[HPforGrownups] Re: JKR, Harry Potter, and the Nature of Evil
Susan Hall
shall at sfiweb.demon.co.uk
Mon May 28 09:31:38 UTC 2001
No: HPFGUIDX 19628
>I really don't think Snape's greatest desire is to redeem himself.
>I cannot figure Snape out. I can understand that he became a Death
>Eater and then changed/transformed. But I cannot understand his
>vicious, abusive treatment of Harry and Hermione
Snape, IMHO, is pretty typical of a certain sort of teacher. In order to
avoid the justified hail of owls from people who may think this makes me
sound as though my attitude to teachers is something like Draco Malfoy's
attitude to Mudbloods, only minus the tolerance and the charity, I will add
that I think teachers are, in the main, underpaid and underappreciated, and
that I have met some truly inspirational ones. I have, however, met and
been taught by one or two who make Snape sound positively cuddly. There
was no apparent reason why these people should behave like psychopaths (I
particularly remember the one who left me with a permanently damaged left
elbow) except (1) that they could; and (2) they seemed to be in the wrong
job. I cannot imagine anything closer to hell than being forced to stand,
day in, day out in front of a bunch rampaging kids if you didn't like
children at all, and if you suspect that the minute you let down your guard
the savages would be through into the compound. No wonder it does nasty
things to people's personalities (it's no good saying that if Snape had the
nerve to act as a double agent in Voldemort's camp he ought to be able to
handle a group of sulky Griffindors without it getting to him - one of the
nicer teachers I experienced had been "relegated" (and I assure you that was
how the school saw it) to teaching the educationally subnormal because his
nerves wouldn't let him teach regular classes, despite the fact that he'd
survived 2 torpedoings and won all sorts of medals when he'd been in the
Royal Navy). My view is that Snape never wanted to be a teacher at all
(probably he should have been the magic equivalent of a research chemist)

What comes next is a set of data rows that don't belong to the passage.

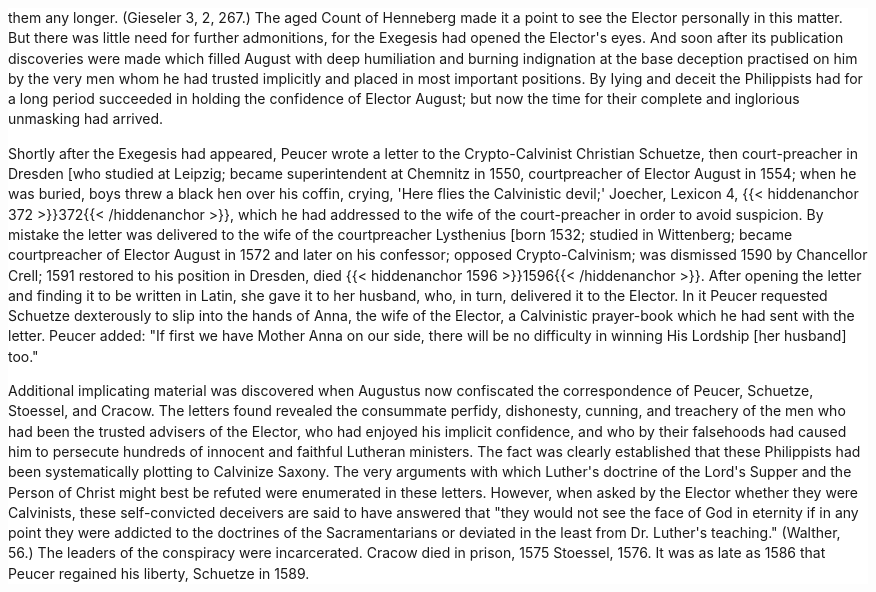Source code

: them any longer. (Gieseler 3, 2, 267.) The aged Count of
Henneberg made it a point to see the Elector personally
in this matter. But there was little need for further
admonitions, for the Exegesis had opened the Elector's
eyes. And soon after its publication discoveries were
made which filled August with deep humiliation and
burning indignation at the base deception practised on
him by the very men whom he had trusted implicitly
and placed in most important positions. By Iying and
deceit the Philippists had for a long period succeeded in
holding the confidence of Elector August; but now the
time for their complete and inglorious unmasking had
arrived.

Shortly after the Exegesis had appeared, Peucer
wrote a letter to the Crypto-Calvinist Christian
Schuetze, then court-preacher in Dresden [who studied
at Leipzig; became superintendent at Chemnitz in 1550,
courtpreacher of Elector August in 1554; when he was
buried, boys threw a black hen over his coffin, crying,
'Here flies the Calvinistic devil;' Joecher, Lexicon 4, {{< hiddenanchor 372 >}}372{{< /hiddenanchor >}},
which he had addressed to the wife of the court-preacher
in order to avoid suspicion. By mistake the letter was
delivered to the wife of the courtpreacher Lysthenius
[born 1532; studied in Wittenberg; became courtpreacher
of Elector August in 1572 and later on his confessor;
opposed Crypto-Calvinism; was dismissed 1590
by Chancellor Crell; 1591 restored to his position in
Dresden, died {{< hiddenanchor 1596 >}}1596{{< /hiddenanchor >}}. After opening the letter and finding
it to be written in Latin, she gave it to her husband,
who, in turn, delivered it to the Elector. In it Peucer
requested Schuetze dexterously to slip into the hands of
Anna, the wife of the Elector, a Calvinistic prayer-book
which he had sent with the letter. Peucer added: "If first
we have Mother Anna on our side, there will be no difficulty
in winning His Lordship [her husband] too."

Additional implicating material was discovered
when Augustus now confiscated the correspondence of
Peucer, Schuetze, Stoessel, and Cracow. The letters
found revealed the consummate perfidy, dishonesty,
cunning, and treachery of the men who had been the
trusted advisers of the Elector, who had enjoyed his
implicit confidence, and who by their falsehoods had
caused him to persecute hundreds of innocent and
faithful Lutheran ministers. The fact was clearly established
that these Philippists had been systematically
plotting to Calvinize Saxony. The very arguments with
which Luther's doctrine of the Lord's Supper and the
Person of Christ might best be refuted were enumerated
in these letters. However, when asked by the Elector
whether they were Calvinists, these self-convicted
deceivers are said to have answered that "they would not
see the face of God in eternity if in any point they were
addicted to the doctrines of the Sacramentarians or
deviated in the least from Dr. Luther's teaching."
(Walther, 56.) The leaders of the conspiracy were incarcerated.
Cracow died in prison, 1575 Stoessel, 1576. It
was as late as 1586 that Peucer regained his liberty,
Schuetze in 1589.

and Dumbledore offered him the job because no-one else wanted to employ a
suspected Death Eater and Dumbledore wanted to keep him under his eye to
ensure no backsliding. Being Snape, and therefore something of a
perfectionist in his own way, he then set out to prove that he was the best
in the school in his own line. The slot of "Most Terrifying Teacher" seemed
the easiest for him to fill, and his career was born.